More than two thousand people have downloaded my complexity-graded Greek New Testament Training Plan!
I don’t know how many of you are actually planning to follow through with the reading plan, but I certainly hope you are. And I’ve already heard from several hundred people who are starting this plan tomorrow.
What If I Get Stuck?
As you work through the opening chapters of John’s Gospel, don’t have any English text accessible to you. Otherwise, you’ll be tempted to peek at the English instead of struggling through the Greek.
So what should you do if you get stuck?
Go to Daily Dose of Greek, find the verse there, and let Rob Plummer guide you through the grammar and vocabulary. The entirety of the Gospel According to John is available at Daily Dose of Greek in one-verse increments. And so, especially if your Greek is rusty, I recommend translating the text along with Daily Dose of Greek throughout the first few chapters of John’s Gospel.
What Do I Do
If When I Get Behind?
If you only get through a few verses one day, don’t try to catch up the next day. Instead, mark off that reading and move to the next reading the next day. Wait for the flex days to try to catch up as much as you can.

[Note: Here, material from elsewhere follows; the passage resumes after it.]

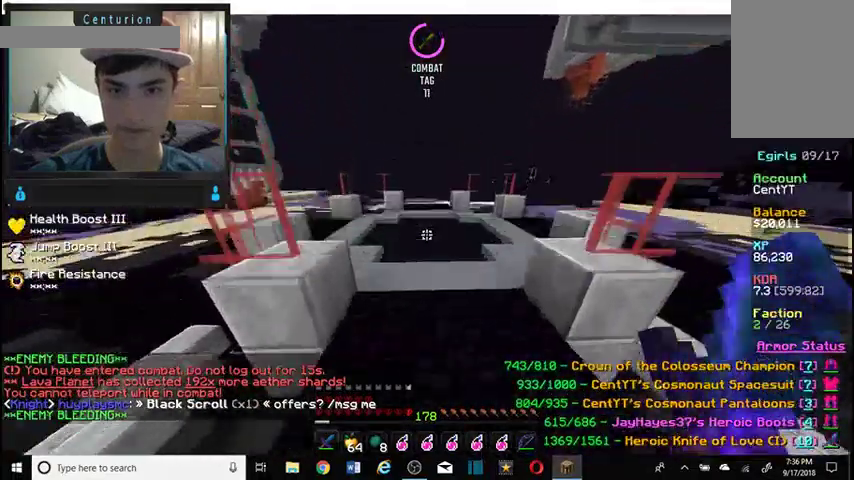
{"keys": ["w"], "mouse": [], "events": []}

For a while, it might be that you only get through the first half-dozen verses of each reading.
If so, that’s fine!
If you make it through those few verses while watching the Daily Dose of Greek videos, your capacity will grow little by little, and you’ll soon find yourself moving to ten or twelve verses and eventually to translating the entire daily reading. Learning any language is a process that’s long and slow, but the process of learning New Testament Greek leads to the joy of a new skill that will multiply your love and knowledge of God’s Word.
The Joy of Reading Your New Testament in Greek
Before you begin, pause and think for a moment about what’s happening when you read the New Testament in Greek.
When you read the words of the Greek New Testament, you are reading the actual words that were written and read by people who walked with Jesus, talked with Jesus, and touched Jesus.
Thirty-one years after I took my first Greek class, I am still in awe when I remember that I am reading the actual words of people who personally knew Jesus.
The text of your Greek New Testament is the closest you will ever be—historically speaking—to the living, breathing Jesus who walked the dusty roads of Judea, Samaria, and Galilee.
What better motivation could there be for learning to read the Greek New Testament as fluently as possible?